As someone who strongly supports the proposed Death with Dignity Act that will come before Massachusetts voters on November 6th and that is virtually identical to the law that has been in effect in Oregon for nearly 15 years and in Washington state for four years, I would like to respond to Dan Callahan’s arguments against it.
This law enables terminally ill patients who find their suffering no longer bearable to ask their physicians for a prescription for medication that they can self-administer to bring about an earlier, more peaceful death. Good palliative care is sufficient for most dying patients, but not all. Pain can usually be eased, but other symptoms – weakness, loss of control of bodily functions, nausea, and difficulty breathing – are harder to deal with. Add to that the awful knowledge that the course is inexorably downhill, that no matter how bad it is today, tomorrow will likely be worse. Still, in its 14 years, through 2011, the law has been used by only 0.2% of dying patients in Oregon, nearly all of whom were on hospice care.
Two important points: First, this law is not about someone with a normal life expectancy choosing death over life, as in the typical suicide. All of these patients have fatal illnesses which will cause their death in a matter of months. The only question is the exact timing and manner of an inevitable death. That is why proponents prefer the term “assisted dying” over “assisted suicide.” Second, no doctor is required to comply with a request for assisted dying; this is a choice, not a requirement, for both patient and physician.
Unfortunately, most of Callahan’s arguments do not address the substance of the law itself, but a variety of extraneous issues. For example, he denounces practices in the Netherlands. But the main form of assisted dying there is euthanasia, not assisted suicide, and it is not restricted to patients with a terminal illness. Also, euthanasia did not become legal in the Netherlands until 2002. Until then, even though physicians who performed euthanasia were unlikely to be prosecuted, many were still reluctant to report it. That is why physician surveys were necessary to get some estimate of the incidence. (Callahan refers to a 1991 report that indicated there were 1,000 instances in which physicians performed euthanasia without patients’ concurrent consent. Most of those cases involved patients within hours to days of death, who were no longer alert but had earlier said they would want euthanasia in that circumstance.)
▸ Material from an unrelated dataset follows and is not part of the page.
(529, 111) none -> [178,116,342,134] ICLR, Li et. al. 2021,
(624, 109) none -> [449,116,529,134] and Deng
But the Dutch experience, whatever it is, is not relevant to the experience in the United States, where euthanasia is illegal and there are ample safeguards to ensure that all deaths from assisted dying are voluntary and reported. Thus, surveys of physicians would provide no added information about the use of the law. They might tell us something about how often physicians hastened death in other ways, such as by giving large doses of morphine, but that would have nothing to do with the law, and there would be no reason to suppose extralegal practices are more common in Oregon and Washington than in other states, and some reason to think they’re not.
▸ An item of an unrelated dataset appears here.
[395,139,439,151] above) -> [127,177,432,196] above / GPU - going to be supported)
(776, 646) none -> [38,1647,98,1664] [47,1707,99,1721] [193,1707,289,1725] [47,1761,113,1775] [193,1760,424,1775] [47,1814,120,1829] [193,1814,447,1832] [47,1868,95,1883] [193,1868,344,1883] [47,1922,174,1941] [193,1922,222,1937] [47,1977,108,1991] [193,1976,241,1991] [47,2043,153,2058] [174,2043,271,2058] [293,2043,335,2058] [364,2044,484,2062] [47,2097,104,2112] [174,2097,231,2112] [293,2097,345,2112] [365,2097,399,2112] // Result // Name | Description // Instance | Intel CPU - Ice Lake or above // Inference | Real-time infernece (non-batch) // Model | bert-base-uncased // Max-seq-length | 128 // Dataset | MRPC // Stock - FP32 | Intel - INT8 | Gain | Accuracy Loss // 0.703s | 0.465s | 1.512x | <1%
The rest of Callahan’s argument has to do with language, not substance. I prefer the term physician-assisted dying to physician assisted suicide, for the reason I said, but that is really something of a side issue. Callahan also dwells on the word “dignity.” As someone whose father shot himself rather than continue to endure a protracted death from cancer of the prostate, I agree with Callahan that his death was no less dignified than if he had had the option of physician-assisted suicide and chosen that instead. It was also no less dignified than if he had chosen to die from his cancer. It seems to me that what is or is not “dignified” is entirely up to the patient who is experiencing the suffering.
Many in Oregon say that they are experiencing a loss of dignity, and that is for them to say. My point here is that while the word “dignity” has been attached to these laws over the years, that, too, is a side issue.
Some conservative religious and philosophic traditions oppose physician-assisted suicide as a matter of doctrine, but I see no justification for imposing that view on others. In my view, what matters is who should make the decision about how much suffering is too much – the patient or someone else. There is something bullying about telling dying patients who are in agony and asking for a quicker death that they must continue to soldier on. More than any other personal decision I can think of, this one belongs with the patient.
Marcia Angell, M.D., 73, is a senior lecturer in social medicine at Harvard Medical School and former editor-in-chief of the New England Journal of Medicine. She is the lead petitioner of the Massachusetts Death with Dignity Act.